An dieser Stelle wird deutlich, wie stark sich der Grundsatz „gleicher Lohn für gleiche Arbeit“ im europarechtlichen Spannungsverhältnis von Dienstleistungsfreiheit, Sozialschutz und Schutz vor unfairem Wettbewerb befindet. Denn an sich ist das Nutzen komparativer Kostenvorteile durch geringere Lohnkosten am jeweiligen Unternehmenssitz europarechtlich ausdrücklich erlaubt. Gleichzeitig sollen entsandte Arbeitnehmer vor Lohndumping und ortsansässige Wettbewerbsunternehmen am Ort der Diensterbringung vor einem unfairen Unterbietungswettbewerb geschützt werden. Für den fairen und verhältnismäßigen Ausgleich dieser teilweise konfligierenden Interessen spielen die Dauer und die Häufigkeit der jeweiligen Mitarbeiterentsendung eine entscheidende Rolle. Je stärker sich die jeweilige Entsendung in einen anderen Mitgliedsstaat dahingehend verfestigt, dass der Mitarbeiter oder die Mitarbeiterin dort mit allen Kosten der Lebenshaltung und sozialen Teilhabe integriert wird, umso eher ist es gerechtfertigt, dass er oder sie gemäß dem Entgeltniveau der vergleichbaren lokalen Arbeitnehmer derselben Branche entlohnt wird. Andererseits ist auch zu berücksichtigen, dass sich bei eher kurzen und gelegentlichen Entsendungen die Lebenshaltungskosten des Entsandten vorwiegend an den Bedingungen des jeweiligen Wohnsitzes orientieren. Der europäische Gesetzgeber und, ihm folgend, auch der deutsche Gesetzgeber haben jetzt spürbar das Prinzip der sozialen Teilhabe und des Wettbewerbsschutzes im Entsendestaat in den Vordergrund gestellt, und zwar auch bei kurzfristigen und nur gelegentlichen Entsendungen.

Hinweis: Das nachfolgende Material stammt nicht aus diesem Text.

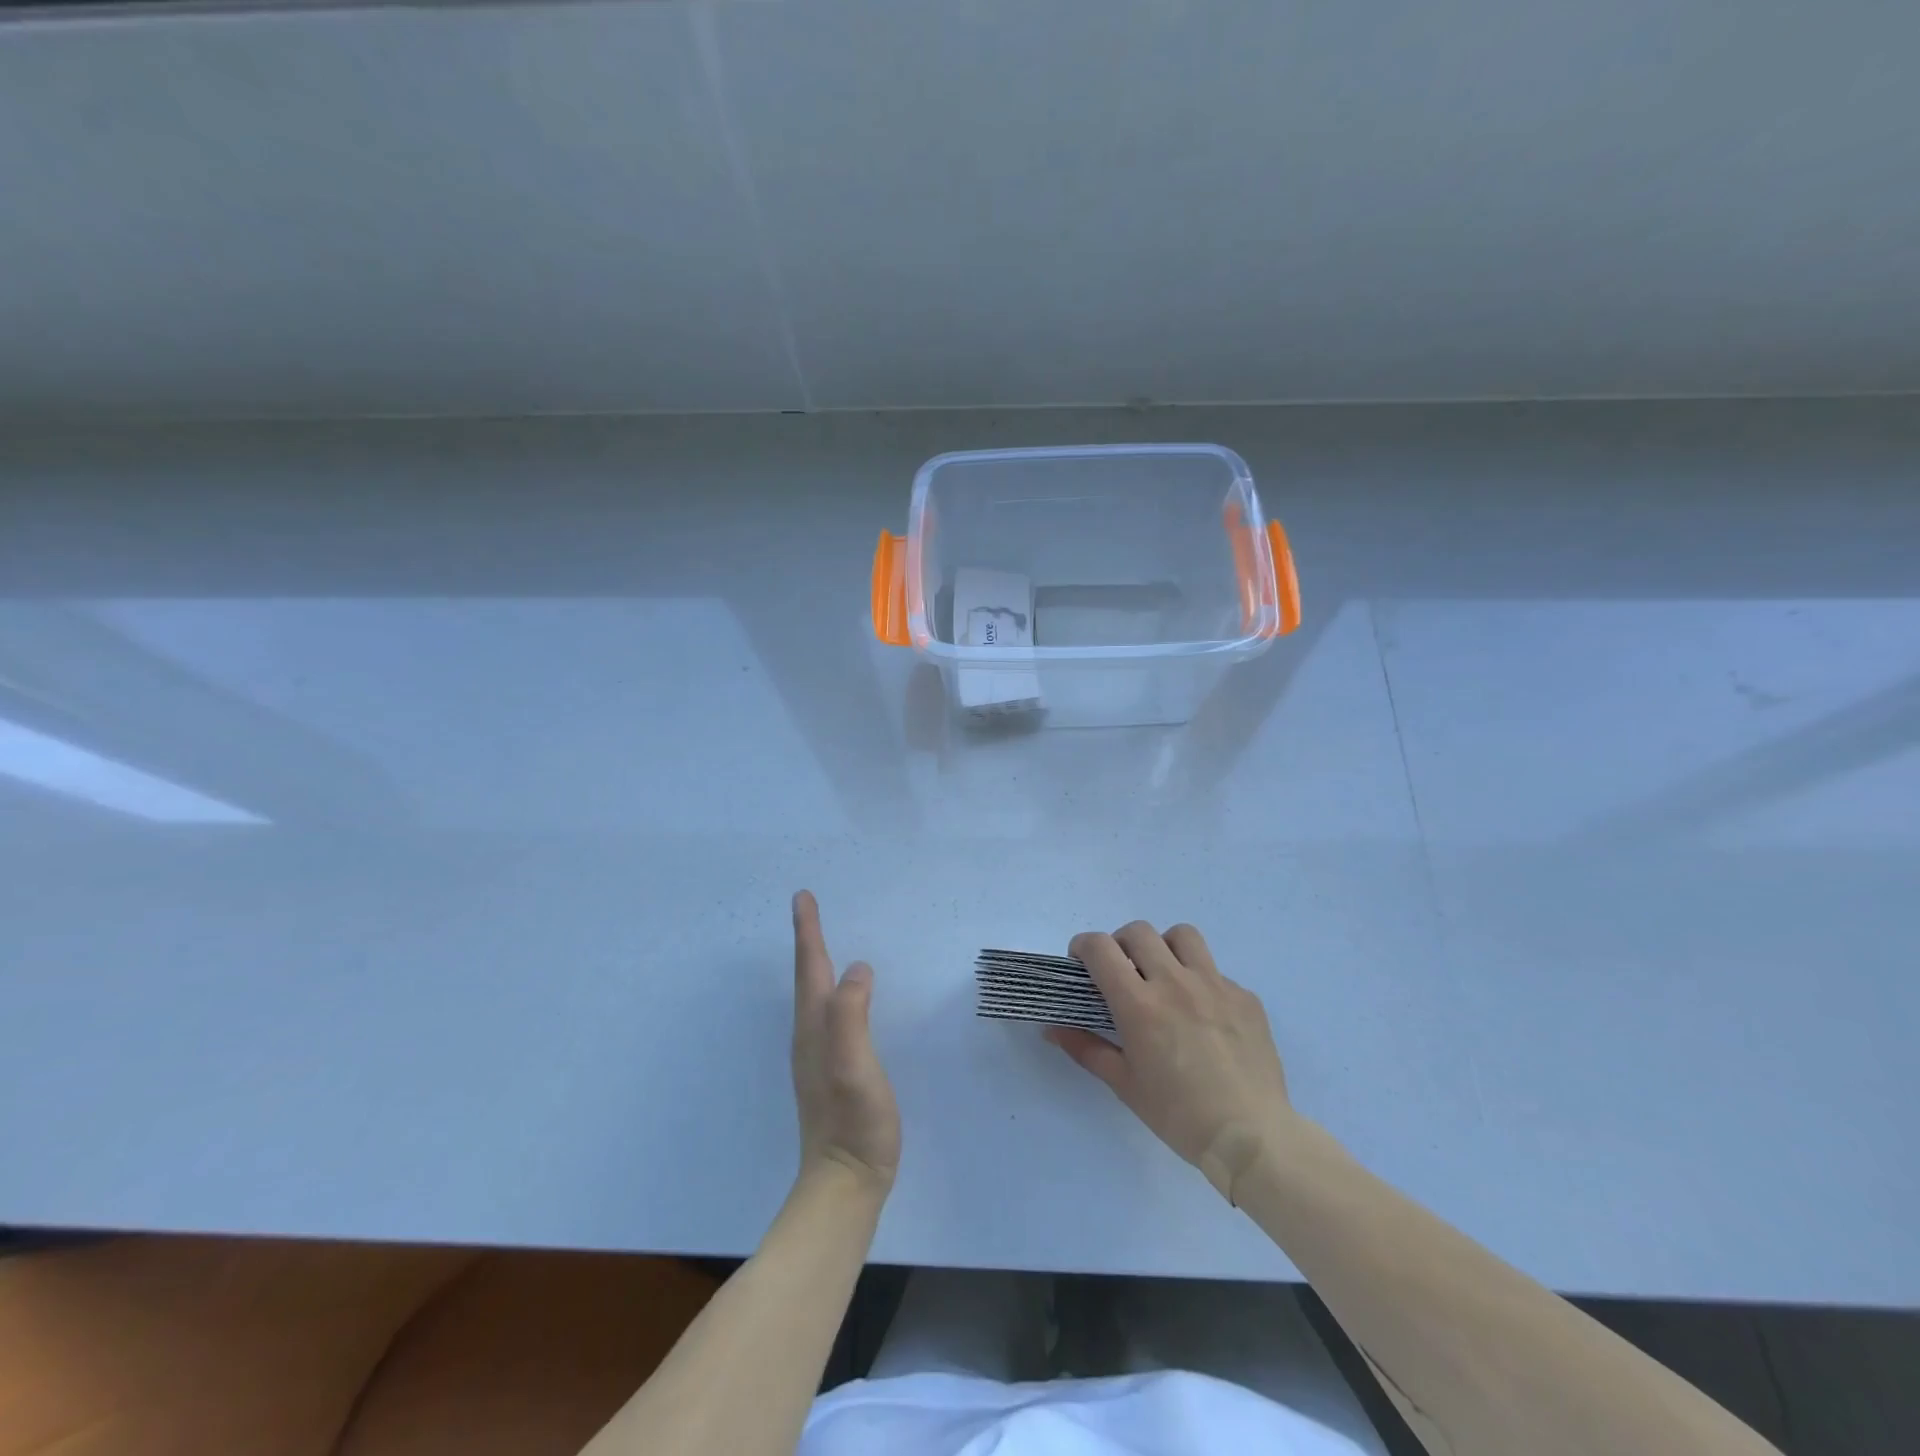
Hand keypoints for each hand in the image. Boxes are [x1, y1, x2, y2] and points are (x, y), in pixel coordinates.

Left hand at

Verbesserte Einhaltung der Unterbringungsstandards
Eine klare Verbesserung mit Blick auf den Schutz von nach Deutschland entsandten Arbeitnehmern ist, dass künftig auch Arbeitgeber mit Sitz im Ausland an die gesetzlichen Anforderungen an Arbeitnehmerunterkünfte gebunden sind. In dringenden Fällen dürfen Mitarbeiter der Zollbehörden die Unterkünfte zudem jederzeit betreten und kontrollieren. Angesichts der im Rahmen der aktuellen Coronapandemie öffentlich gewordenen Missstände bei der Unterbringung von Mitarbeitern in der Fleischindustrie ist dieser Schritt absolut zu begrüßen. Doch wie bereits im Kampf gegen Lohndumping und Scheinentsendungen gilt auch hier, dass das geltende Recht nur so stark ist wie seine Durchsetzung. Mit konsequenten Kontrollen der Unterbringungsverhältnisse bietet das reformierte Arbeitnehmerentsendegesetz eine gute Grundlage, um Missstände, wie wir sie in den vergangenen Monaten gesehen haben, einzudämmen. Die entsprechenden Kontrollen zur Einhaltung dieser Vorgaben wären eine angemessenere Problemlösung als die vielerorts jüngst diskutierte generelle Abschaffung von Werkverträgen im Allgemeinen oder in bestimmten Wirtschaftszweigen.